No cóż, tyle myśli a propos zajawki ankiety ze strony "Tygodnika". Nie wiem jeszcze, czy moja wypowiedź ukazał się bez zmian - ale zamieszczam tu to, co wysłałem do TP:
Wierzę w to, że w historii Jezusa obecny jest zarazem powszechnik losu człowieczego i misterium Bożego Logosu, zstępującego „dla nas ludzi i dla naszego zbawienia”. Zginąłbym bez tej teleskopowej Prawdy o historii, o człowieku i o Bogu-Zbawcy.
Uczestniczyłem kiedyś, jeszcze jako student w latach 80., w rekolekcjach młodzieżowych, w trakcie których ksiądz poprosił, abyśmy podchodzili do mikrofonu i mówili „kim jest dla mnie Jezus Chrystus”. Nie było chętnych, i zaczynaliśmy się czuć trochę jak przepytywani na „spontanicznych” Mszach dla dzieci – ale w końcu z nawy wyłonił się starszy pan i do mikrofonu trzymanego przez rekolekcjonistę powiedział, że Jezus Chrystus to „Syn Boży i Zbawiciel”. Powiedział więc w skrócie to samo Credo, które w trakcie tej liturgii „mówiliśmy” wielokrotnie, słowem i ciałem, wszyscy jako zgromadzeni w Kościele – i za ten brak oryginalności i personalizacji został natychmiast ukarany przez dysponenta mikrofonu, który wyraźnie rozczarowany domniemanym rytualizmem tego wyznania, wezwał tym razem, aby mówić raczej o tym, kim Jezus jest „dla ciebie” i „tak naprawdę”. Doczekał się: za chwilę wszyscy usłyszeliśmy wyznanie dziewczyny, mówiącej – na wysokim emocjonalnym C świadectwa – że „co prawda nie wierzy w Jezusa (jest ateistką), ale bardzo go szanuje i nawet czuje z nim jakiś nieuchwytny kontakt”.
Pamiętam dobrze swoje reakcje z tamtego czasu: jak byłem zgorszony całym tym konferansjerskim rytualizmem rekolekcjonisty, jak w stosunku do spostponowanego starszego pana mieszało mi się uczucie wdzięczności, poczucie wspólnoty „katechizmowej” wiary i rodzaj żalu, że jego wyznanie nie było tak atrakcyjne – oraz jak wyznanie dziewczyny równocześnie burzyło mi krew swoją niefrasobliwą wewnętrzną sprzecznością, ale i kusiło do odkrywania w tym wzniosłych paradoksów Deus absconditus.
Dziś, po latach, wciąż nie mam chęci podchodzić do mikrofonu w ramach anty-rytualnego rytuału „autentycznych świadectw”. Swój osobisty stosunek do Pana Jezusa wyrażam, gdy wraz z Kościołem recytuję pradawne Credo, klękam przy słowach o Wcieleniu, na imię Jezus pochylam głowę, czynię co mogę, aby uczcić Go w Komunii… Wszystko to z nadzieją, aby „umysł zgadzał się z głosem”, a codzienne życie z tymże umysłem.
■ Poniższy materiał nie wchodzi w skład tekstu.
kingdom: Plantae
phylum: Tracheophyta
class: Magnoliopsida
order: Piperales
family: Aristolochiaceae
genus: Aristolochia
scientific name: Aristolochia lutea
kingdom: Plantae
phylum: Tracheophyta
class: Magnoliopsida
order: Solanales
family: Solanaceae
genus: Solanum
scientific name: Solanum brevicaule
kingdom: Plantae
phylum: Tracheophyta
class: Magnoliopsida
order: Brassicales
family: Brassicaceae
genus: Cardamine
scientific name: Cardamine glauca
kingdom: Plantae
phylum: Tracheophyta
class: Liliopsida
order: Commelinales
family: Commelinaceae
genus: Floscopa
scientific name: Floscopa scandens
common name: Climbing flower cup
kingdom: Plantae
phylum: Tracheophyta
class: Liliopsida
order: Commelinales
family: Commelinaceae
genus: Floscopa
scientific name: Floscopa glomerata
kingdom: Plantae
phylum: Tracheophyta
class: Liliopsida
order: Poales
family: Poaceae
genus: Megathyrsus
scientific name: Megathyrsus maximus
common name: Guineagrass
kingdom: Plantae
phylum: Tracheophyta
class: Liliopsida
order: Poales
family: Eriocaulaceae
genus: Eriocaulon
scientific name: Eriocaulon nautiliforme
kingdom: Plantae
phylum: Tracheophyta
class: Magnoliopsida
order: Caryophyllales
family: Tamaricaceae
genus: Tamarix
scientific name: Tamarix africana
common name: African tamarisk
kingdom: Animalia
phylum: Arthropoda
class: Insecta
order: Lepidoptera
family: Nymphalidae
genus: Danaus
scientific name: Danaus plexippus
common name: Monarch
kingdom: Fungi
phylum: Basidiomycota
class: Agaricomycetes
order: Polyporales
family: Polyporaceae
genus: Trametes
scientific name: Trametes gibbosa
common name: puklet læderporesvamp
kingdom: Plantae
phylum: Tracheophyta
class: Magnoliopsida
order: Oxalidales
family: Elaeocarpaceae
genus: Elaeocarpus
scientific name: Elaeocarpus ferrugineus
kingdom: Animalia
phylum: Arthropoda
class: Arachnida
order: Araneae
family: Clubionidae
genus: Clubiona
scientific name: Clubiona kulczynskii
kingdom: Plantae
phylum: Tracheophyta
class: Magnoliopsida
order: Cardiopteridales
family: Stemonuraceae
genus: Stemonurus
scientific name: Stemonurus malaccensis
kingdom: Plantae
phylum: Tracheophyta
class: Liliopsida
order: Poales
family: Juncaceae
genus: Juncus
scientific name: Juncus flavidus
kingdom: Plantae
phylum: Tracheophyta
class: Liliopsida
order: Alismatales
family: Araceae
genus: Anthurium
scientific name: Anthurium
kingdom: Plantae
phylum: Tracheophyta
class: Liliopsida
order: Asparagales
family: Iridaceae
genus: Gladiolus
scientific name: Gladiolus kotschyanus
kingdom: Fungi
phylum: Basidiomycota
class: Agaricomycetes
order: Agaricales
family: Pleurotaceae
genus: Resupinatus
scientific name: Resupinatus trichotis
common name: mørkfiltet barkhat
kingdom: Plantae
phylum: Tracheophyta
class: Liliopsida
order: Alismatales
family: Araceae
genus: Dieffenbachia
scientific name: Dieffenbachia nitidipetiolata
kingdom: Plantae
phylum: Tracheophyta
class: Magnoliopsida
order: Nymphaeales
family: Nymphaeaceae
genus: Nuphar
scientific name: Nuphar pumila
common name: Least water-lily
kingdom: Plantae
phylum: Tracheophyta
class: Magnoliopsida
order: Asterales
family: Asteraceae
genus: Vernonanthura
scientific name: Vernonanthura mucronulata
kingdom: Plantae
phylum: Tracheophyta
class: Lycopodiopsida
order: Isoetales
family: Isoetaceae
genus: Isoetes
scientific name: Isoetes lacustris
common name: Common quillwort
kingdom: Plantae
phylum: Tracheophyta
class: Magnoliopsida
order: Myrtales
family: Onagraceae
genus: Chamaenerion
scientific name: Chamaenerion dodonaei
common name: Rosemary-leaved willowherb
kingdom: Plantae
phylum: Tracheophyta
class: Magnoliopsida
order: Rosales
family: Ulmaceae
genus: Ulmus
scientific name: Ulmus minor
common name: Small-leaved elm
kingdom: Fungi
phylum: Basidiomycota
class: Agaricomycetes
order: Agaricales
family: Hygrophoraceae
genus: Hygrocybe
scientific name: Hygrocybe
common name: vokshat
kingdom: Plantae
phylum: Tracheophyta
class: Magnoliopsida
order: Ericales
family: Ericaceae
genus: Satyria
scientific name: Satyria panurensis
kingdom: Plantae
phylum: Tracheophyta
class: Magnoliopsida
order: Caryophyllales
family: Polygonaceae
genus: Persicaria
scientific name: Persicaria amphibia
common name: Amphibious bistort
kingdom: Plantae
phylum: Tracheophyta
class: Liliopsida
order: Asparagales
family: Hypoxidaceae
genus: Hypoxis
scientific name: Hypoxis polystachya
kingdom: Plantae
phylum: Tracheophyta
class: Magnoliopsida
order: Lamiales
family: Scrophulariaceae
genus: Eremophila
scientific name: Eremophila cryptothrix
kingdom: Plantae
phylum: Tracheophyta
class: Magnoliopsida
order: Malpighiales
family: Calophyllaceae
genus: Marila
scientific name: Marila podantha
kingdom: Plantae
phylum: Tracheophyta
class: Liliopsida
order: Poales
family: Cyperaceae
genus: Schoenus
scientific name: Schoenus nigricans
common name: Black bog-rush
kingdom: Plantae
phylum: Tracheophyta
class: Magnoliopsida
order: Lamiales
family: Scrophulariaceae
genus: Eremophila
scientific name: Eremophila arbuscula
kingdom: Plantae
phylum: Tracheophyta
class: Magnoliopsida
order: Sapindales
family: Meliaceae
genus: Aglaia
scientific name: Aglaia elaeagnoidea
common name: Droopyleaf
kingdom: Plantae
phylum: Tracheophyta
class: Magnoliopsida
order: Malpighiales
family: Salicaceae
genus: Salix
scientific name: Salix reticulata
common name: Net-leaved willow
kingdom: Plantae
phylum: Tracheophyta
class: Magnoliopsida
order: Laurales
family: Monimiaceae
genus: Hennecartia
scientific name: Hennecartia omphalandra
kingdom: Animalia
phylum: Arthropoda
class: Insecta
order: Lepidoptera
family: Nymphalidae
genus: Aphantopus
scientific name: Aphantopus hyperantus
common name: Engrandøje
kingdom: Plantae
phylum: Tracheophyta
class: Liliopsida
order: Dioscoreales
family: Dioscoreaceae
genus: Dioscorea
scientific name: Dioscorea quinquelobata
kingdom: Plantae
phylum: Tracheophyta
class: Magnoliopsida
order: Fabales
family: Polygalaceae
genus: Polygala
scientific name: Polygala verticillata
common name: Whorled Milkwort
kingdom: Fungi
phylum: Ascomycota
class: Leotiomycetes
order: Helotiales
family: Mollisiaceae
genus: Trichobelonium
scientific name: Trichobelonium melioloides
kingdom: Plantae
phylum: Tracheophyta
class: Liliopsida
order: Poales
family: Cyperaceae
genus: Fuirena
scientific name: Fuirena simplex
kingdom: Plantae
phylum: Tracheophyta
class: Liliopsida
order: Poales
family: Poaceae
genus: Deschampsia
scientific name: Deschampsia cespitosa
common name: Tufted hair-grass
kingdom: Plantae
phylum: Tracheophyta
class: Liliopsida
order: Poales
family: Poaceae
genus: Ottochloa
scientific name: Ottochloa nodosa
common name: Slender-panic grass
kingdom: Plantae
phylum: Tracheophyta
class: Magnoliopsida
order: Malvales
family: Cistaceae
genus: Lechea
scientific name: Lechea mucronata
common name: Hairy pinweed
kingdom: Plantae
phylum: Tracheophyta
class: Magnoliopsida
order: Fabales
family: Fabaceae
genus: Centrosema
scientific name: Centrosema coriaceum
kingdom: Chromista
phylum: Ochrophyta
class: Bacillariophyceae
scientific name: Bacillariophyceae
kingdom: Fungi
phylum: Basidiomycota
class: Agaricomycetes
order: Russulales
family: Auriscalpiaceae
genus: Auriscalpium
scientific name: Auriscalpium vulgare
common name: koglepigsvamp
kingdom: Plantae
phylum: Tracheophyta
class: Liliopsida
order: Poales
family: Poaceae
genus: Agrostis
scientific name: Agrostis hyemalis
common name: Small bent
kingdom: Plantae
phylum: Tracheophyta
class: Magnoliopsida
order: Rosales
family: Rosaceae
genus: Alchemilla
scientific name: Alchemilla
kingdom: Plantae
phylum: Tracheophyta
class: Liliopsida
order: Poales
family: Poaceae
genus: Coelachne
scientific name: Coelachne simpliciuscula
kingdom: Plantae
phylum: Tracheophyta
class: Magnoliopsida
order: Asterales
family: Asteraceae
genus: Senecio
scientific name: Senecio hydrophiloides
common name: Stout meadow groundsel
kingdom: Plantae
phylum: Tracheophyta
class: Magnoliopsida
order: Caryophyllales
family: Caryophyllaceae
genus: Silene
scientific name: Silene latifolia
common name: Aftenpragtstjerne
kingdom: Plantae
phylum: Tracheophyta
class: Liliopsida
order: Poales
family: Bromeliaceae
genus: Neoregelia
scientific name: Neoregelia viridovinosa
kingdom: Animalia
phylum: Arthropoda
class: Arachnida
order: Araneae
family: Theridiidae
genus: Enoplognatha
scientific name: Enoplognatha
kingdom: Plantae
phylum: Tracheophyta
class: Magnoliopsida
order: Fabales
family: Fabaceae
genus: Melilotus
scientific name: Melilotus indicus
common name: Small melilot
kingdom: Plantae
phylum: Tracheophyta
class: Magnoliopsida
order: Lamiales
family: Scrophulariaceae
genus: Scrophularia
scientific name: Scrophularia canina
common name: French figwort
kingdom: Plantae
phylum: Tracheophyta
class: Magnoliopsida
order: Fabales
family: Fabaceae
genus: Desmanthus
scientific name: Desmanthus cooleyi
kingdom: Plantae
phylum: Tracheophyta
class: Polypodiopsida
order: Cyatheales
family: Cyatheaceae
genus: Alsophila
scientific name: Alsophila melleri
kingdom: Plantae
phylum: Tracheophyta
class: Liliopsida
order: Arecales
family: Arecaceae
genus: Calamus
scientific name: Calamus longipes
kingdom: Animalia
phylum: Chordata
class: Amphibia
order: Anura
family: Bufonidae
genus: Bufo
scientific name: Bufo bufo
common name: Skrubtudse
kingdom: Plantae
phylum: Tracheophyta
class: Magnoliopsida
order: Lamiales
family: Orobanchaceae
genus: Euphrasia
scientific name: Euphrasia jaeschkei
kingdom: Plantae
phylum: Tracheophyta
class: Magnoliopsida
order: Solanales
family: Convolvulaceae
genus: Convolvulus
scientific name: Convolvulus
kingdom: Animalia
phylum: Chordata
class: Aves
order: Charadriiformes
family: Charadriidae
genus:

I dlatego wyrwany do mikrofonu, nie powiedziałbym nic więcej poza tym, czego nauczył mnie Kościół realnej obecności, Pisma, papieży, soborów i dogmatów. Wszystko inne to słoma, produkt łatwopalny.
2 komentarze:
Duchowość karmelitańska jest BARDZO mocno zakorzeniona w dogmacie. Tylko nie znajomość pism św. Teresy od Jezusa i św. Jana od Krzyża pozwala klasyfikować naszych mistyków jako "odlotowych". Jan od Krzyża uczy, że człowiek wchodząc w zjednoczenie z Bogiem zaczyna poznawać tajemnicę unii hipostatycznej, a dalej Tajemnicę Trójcy Przenajświętszej. Podobnie św. Teresa ciągle pisze oCzłowieczeństwie Chrystusa jako drodze, której nigdy nie można opuścić. W siódmym mieszkaniu Twierdzy Wewnętrznej pisze o ponaniu życia wewnętrznego Trzech Osób Boskich.
Drogi karmelito bosy, nie ma się co niepokoić - a jeśli rzeczywiście umieszczony w cudzysłowie przymiotnik uraził, to naprawdę przepraszam. Mam jednak nadzieję, że sens mojego wywodu jest równocześnie jasny i wcale nie ofensywny względem duchowości karmelitańskiej: zwróciłem tylko uwagę, że nawet w tej, by tak rzec, najbardziej duchowej spośród wielkich ortodoksyjnych duchowości chrześcijańskich stały związek z Wcieleniem, Człowieczeństwem Chrystusa i dogmatem jest oczywisty - a przestaje być taki tylko poza granicami nauki Kościoła i jego zdrowej pobożności.
Dodam, że co prawda zasmuca mnie to nieporozumienie - zapewne wywołane przez użycie zbyt potocznego słowa - ale zarazem cieszy to upominanie się o własną rodzinę duchową. Powiedziałbym, że w znacznym stopniu i moją własną rodzinę, od czasów pielgrzymki do Aylesford, seminariów z tekstów karmelitańskich i korzystania z karmelitańskiego kierownictwa duchowego. Z Bogiem!